Large Weston Room
Hung by Eileen Cooper, this room celebrates the exceptional power and range of print-making today. Cooper’s own woodcuts are lively figurative images of bathing figures. But she responds to many other approaches. At one extreme, the room includes highly detailed, traditional pencil drawings of a bull and a horse. Michael Landy’s prints, which concentrate on plants and human faces, are more simplified and rely on linear contour alone.
Paula Rego’s image of a woman adrift in a coracle reasserts an emphasis on flesh-and-blood figuration. And Louise Bourgeois contributes a small drypoint and engraving of a baby and a butterfly enjoying a state of amiable - albeit vulnerable - co-existence.

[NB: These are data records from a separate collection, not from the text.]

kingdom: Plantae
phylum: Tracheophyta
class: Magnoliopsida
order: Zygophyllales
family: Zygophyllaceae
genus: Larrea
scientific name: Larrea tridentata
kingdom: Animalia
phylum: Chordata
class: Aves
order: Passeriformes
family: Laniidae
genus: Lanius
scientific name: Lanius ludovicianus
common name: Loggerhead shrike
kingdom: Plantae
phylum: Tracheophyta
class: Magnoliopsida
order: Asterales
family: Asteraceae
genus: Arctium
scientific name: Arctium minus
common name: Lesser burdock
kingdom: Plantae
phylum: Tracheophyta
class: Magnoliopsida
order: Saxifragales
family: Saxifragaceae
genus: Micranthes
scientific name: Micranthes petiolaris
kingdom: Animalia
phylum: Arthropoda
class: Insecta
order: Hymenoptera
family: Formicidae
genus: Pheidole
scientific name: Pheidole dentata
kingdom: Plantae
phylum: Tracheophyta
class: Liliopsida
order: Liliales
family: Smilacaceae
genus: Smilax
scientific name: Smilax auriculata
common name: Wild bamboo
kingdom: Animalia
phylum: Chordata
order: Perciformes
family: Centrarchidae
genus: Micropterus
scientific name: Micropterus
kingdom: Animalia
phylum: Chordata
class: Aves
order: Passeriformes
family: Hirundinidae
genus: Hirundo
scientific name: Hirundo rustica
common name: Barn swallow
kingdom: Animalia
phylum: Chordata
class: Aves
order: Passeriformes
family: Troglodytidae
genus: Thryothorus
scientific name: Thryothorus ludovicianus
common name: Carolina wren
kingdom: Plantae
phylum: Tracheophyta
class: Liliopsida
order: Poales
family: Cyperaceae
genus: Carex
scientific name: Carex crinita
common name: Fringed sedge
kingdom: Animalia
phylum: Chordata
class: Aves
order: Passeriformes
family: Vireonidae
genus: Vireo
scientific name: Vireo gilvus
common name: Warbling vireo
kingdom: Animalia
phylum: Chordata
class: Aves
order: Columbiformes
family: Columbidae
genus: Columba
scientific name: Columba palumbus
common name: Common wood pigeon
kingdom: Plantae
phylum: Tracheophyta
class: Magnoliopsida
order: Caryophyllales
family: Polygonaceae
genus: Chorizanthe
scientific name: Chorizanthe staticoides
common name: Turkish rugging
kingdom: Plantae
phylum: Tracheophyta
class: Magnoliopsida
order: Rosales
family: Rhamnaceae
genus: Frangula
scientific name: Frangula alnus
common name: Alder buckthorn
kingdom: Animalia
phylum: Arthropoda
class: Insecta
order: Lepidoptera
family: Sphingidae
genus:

Chris Orr RA, Black Dog at Tower Bridge. Paper cut relief Photo: John Bodkin
Chris Orr’s exhibits vary widely in style, from a very detailed etching to a paper cut relief called Black Dog at Tower Bridge. Anthony Green displays a vigour worthy of George Grosz in his etching and inkjet print of Autumn Love. As for Gail Brodholt, her linocut Metroland recalls the inter-war years when Claude Flightmade his dynamic prints of travellers on the London Underground. Bill Jacklin’s monotype, catching the urgency of pedestrians crossing an urban square in a storm, is closely related to his paintings of similar themes. And Tracey Emin’s Space Monkey marks the triumphant moment when ‘we have lift off’.
But everyone distraught by credit-crunch life might find particular comfort in Liz Collini’s print, which insists in large letters that it really doesn’t matter at all.